Face à l’ampleur des destructions, du pillage et du trafic d’antiquités syriennes, les responsables du patrimoine s’organisent pour tenter de sauver la mémoire de toute une région
Boutiques d'antiquité du Souk el-Ahad à Beyrouth MEE/Chloé Domat)

BEYROUTH – C’était il y a deux ans, mais Assad Seif s’en souvient comme si c’était hier. C’était à Ouzaï, un quartier populaire de Beyrouth, sur la route de l’aéroport. « Quand je suis descendu du camion des forces de sécurité, je n’avais que quelques minutes pour identifier les objets archéologiques », explique celui qui était alors directeur général des Antiquités du Liban. La foule est dense, la boutique est étroite, la marchandise éclectique. Chez ce vendeur, on trouve de tout : du made in China, du contemporain et des statues syriennes, vendues 200 000 euros pièce.

« J’ai attrapé un morceau de charbon par terre et j’ai commencé à faire des croix sur les pierres », raconte-t-il à Middle East Eye. En dix minutes, il marque 80 objets. Quatorze bustes de la cité antique de Palmyre, des chapiteaux arrachés aux colonnes d’Apamée et des objets de culte protobyzantins et byzantins venus de Homs, en Syrie. Le coût de la prise s’élève à plusieurs millions d’euros.

Des saisies comme celle-ci, Assad Seif en a mené beaucoup. Aujourd’hui conseiller du ministre de la Culture du Liban, il est en charge de la lutte contre le trafic d’objets archéologiques. Un trafic qui a pris une ampleur inédite depuis le début de la guerre en Syrie voisine.

--- Entrées fournies ---

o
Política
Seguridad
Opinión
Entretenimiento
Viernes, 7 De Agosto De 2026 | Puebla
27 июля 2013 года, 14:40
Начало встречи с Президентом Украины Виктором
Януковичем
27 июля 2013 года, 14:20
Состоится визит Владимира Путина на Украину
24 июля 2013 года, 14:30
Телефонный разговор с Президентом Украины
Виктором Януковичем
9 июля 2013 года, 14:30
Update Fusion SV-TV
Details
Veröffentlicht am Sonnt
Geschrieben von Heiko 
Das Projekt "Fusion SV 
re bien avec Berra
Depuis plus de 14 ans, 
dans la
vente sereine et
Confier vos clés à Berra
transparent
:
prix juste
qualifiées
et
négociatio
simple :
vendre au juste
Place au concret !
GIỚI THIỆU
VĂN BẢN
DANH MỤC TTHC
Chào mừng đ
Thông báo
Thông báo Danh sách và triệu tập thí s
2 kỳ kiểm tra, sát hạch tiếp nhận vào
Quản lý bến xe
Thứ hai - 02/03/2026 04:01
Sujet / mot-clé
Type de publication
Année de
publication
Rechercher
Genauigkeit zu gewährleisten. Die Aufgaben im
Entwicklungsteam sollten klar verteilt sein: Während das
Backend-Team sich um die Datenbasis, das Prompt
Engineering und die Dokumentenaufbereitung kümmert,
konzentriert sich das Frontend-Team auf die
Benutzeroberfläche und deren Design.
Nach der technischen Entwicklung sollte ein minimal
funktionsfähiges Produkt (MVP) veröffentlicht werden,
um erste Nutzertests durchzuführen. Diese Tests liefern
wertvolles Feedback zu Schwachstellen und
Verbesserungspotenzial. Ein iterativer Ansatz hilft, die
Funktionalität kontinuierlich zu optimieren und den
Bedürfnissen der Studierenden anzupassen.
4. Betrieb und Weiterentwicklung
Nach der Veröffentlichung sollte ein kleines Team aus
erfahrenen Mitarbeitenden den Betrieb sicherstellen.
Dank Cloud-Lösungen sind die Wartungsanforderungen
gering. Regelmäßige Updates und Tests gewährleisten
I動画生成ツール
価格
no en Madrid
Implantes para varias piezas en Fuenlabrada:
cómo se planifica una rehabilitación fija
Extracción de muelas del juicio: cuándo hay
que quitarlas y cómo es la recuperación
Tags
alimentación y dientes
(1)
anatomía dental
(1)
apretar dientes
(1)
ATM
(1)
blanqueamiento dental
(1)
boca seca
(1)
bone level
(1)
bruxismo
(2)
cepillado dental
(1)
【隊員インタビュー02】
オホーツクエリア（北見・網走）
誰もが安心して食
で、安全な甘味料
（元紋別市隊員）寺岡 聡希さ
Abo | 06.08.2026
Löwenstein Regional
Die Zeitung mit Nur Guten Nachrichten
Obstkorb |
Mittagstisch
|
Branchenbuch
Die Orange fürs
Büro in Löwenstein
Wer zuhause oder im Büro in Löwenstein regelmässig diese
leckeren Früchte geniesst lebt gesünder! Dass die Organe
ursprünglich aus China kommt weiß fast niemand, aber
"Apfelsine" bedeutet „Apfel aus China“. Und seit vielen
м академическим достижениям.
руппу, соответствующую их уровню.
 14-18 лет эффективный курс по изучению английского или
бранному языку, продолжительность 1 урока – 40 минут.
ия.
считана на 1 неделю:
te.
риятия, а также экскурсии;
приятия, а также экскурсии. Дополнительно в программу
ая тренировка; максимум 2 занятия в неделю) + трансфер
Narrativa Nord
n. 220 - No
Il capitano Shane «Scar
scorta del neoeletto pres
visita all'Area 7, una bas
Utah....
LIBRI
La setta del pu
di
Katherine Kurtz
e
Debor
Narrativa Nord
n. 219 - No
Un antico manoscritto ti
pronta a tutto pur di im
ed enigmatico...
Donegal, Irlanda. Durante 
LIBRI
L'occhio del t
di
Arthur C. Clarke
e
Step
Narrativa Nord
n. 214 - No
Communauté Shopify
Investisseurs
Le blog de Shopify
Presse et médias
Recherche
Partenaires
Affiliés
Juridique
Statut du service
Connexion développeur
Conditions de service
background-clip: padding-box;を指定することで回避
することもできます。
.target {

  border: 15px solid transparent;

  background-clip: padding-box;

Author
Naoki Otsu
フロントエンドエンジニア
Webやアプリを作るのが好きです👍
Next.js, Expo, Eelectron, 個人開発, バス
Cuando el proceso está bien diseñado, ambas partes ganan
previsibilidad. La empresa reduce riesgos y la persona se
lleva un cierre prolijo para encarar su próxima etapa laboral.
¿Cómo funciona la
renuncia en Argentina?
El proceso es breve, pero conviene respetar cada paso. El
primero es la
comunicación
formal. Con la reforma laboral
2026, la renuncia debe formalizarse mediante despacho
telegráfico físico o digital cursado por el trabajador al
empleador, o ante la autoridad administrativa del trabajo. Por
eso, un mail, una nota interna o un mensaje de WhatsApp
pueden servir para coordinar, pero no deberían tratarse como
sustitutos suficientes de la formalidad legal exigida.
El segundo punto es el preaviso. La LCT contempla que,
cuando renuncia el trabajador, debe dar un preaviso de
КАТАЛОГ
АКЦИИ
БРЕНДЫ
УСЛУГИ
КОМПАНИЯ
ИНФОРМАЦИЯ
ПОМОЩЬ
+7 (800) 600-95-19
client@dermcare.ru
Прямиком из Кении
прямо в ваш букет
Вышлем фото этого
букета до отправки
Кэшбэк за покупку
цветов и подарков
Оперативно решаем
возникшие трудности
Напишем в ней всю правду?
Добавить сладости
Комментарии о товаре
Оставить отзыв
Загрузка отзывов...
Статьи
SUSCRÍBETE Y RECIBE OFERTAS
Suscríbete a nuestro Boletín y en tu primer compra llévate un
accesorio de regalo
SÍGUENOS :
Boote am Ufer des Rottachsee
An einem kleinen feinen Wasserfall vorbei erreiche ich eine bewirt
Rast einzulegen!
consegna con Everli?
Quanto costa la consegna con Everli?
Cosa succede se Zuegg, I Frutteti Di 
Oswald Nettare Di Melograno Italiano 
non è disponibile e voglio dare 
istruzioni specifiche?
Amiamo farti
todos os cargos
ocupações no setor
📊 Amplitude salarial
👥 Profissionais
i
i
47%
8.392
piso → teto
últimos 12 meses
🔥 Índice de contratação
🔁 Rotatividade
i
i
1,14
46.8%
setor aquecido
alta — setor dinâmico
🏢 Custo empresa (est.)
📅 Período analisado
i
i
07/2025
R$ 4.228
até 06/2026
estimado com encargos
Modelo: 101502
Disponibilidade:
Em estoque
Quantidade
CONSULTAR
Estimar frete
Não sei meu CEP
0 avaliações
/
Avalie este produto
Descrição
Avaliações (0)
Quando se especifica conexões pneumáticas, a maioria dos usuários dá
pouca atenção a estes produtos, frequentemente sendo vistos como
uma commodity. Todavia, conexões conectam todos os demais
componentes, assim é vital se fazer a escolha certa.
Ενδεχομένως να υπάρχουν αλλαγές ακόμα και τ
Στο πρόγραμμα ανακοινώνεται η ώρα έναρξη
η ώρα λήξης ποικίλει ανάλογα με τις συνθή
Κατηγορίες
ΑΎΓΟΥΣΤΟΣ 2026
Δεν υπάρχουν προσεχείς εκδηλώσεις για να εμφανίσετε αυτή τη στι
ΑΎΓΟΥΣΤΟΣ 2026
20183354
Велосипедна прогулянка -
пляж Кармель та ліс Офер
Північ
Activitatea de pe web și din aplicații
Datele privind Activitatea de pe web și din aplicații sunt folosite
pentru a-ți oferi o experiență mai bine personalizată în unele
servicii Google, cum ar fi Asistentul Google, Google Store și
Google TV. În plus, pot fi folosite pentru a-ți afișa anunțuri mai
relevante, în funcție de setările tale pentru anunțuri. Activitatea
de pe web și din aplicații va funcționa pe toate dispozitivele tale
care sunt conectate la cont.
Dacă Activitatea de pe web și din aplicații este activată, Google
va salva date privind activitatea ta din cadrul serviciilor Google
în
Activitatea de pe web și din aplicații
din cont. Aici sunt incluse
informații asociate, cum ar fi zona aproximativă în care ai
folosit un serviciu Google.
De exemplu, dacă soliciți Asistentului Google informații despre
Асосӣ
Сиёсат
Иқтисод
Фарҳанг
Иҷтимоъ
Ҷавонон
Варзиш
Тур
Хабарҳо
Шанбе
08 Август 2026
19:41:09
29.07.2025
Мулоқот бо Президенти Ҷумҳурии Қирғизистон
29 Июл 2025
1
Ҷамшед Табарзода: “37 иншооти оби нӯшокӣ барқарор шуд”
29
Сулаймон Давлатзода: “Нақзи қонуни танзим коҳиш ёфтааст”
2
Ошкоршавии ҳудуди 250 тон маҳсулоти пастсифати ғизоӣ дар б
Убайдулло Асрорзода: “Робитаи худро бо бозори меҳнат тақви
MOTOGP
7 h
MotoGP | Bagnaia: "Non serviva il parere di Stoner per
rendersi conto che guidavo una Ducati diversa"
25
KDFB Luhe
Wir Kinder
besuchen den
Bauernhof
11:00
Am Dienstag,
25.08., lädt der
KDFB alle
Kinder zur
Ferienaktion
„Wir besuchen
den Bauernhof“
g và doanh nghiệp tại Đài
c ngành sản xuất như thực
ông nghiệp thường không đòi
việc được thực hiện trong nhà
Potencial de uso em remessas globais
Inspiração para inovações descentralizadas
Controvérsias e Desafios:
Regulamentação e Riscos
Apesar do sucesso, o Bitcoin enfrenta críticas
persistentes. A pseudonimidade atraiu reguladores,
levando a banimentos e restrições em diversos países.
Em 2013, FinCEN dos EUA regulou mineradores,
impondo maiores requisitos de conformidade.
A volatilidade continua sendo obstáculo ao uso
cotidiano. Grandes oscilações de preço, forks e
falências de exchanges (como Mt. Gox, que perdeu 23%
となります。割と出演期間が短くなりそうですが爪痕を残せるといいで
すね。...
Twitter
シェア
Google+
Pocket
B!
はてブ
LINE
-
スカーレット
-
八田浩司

--- Consigne ---
Recopiez fidèlement le passage du texte sur le trafic d'antiquités syriennes, en commençant par « Face à l’ampleur » et en allant jusqu'à « Beyrouth MEE/Chloé Domat) ».

--- Réponse rédigée ---
Face à l’ampleur des destructions, du pillage et du trafic d’antiquités syriennes, les responsables du patrimoine s’organisent pour tenter de sauver la mémoire de toute une région
Boutiques d'antiquité du Souk el-Ahad à Beyrouth MEE/Chloé Domat)